How to Look at Things

Today I ended up thinking about Betty a lot. I decided she needed something – something to make her special but also to underscore her loneliness. Because Betty is very lonely, and it’s one of the things that make her compelling and relatable. She doesn’t fully belong in the world she’s been cast in. So I decided that Betty needs to have her own unobtrusive way to escape. I decided to give her a superpower of sorts, and it lies in her talent for being especially observant, for looking at things in a way that helps her truly see them. Her mental escape from a life that’s dull and oppressive are the details she notices about even the most mundane objects. The way the light falls on a glass of ice tea, the way the droplets of condensation on the glass each contain a sparkle and a patch of darkness.
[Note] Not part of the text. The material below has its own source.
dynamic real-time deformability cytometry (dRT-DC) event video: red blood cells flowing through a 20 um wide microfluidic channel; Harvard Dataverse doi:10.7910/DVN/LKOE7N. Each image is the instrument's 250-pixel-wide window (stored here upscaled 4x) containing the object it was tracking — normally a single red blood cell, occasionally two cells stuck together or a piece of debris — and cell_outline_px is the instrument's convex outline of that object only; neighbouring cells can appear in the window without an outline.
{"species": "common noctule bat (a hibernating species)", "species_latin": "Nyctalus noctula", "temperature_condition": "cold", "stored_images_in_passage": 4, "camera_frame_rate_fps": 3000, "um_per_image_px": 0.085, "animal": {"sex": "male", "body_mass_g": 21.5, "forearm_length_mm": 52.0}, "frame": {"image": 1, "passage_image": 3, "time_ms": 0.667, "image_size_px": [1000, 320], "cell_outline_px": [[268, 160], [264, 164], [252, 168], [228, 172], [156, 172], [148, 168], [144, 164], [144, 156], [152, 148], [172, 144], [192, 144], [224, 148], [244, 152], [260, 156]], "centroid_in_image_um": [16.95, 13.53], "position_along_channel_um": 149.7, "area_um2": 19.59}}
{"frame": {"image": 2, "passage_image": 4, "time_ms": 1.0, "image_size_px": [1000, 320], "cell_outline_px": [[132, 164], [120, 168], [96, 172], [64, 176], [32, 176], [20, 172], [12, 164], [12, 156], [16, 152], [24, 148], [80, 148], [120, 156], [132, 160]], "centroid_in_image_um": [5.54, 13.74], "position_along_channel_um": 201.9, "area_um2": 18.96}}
Betty perceives the world the way an artist would, truly paying attention, noticing things. She’s not able to translate this talent into creating anything she likes, and it frustrates her. But still, her inner world is rich with the complex visuals of experiences most people gloss over. She can find comfort in fine-tuning her observation of everything that surrounds her, and it helps her achieve a blissful state of solitude even when she’s surrounded by other people – especially those whose company she doesn’t enjoy. It’s like having a secret playroom to withdraw to.

Also, the bottlebrush trees are in full bloom and today was a legitimately warm day. I discovered a car wash in Montrose where they have swings outside for people to use while waiting for their vehicles. There was also a beautiful white cat inside.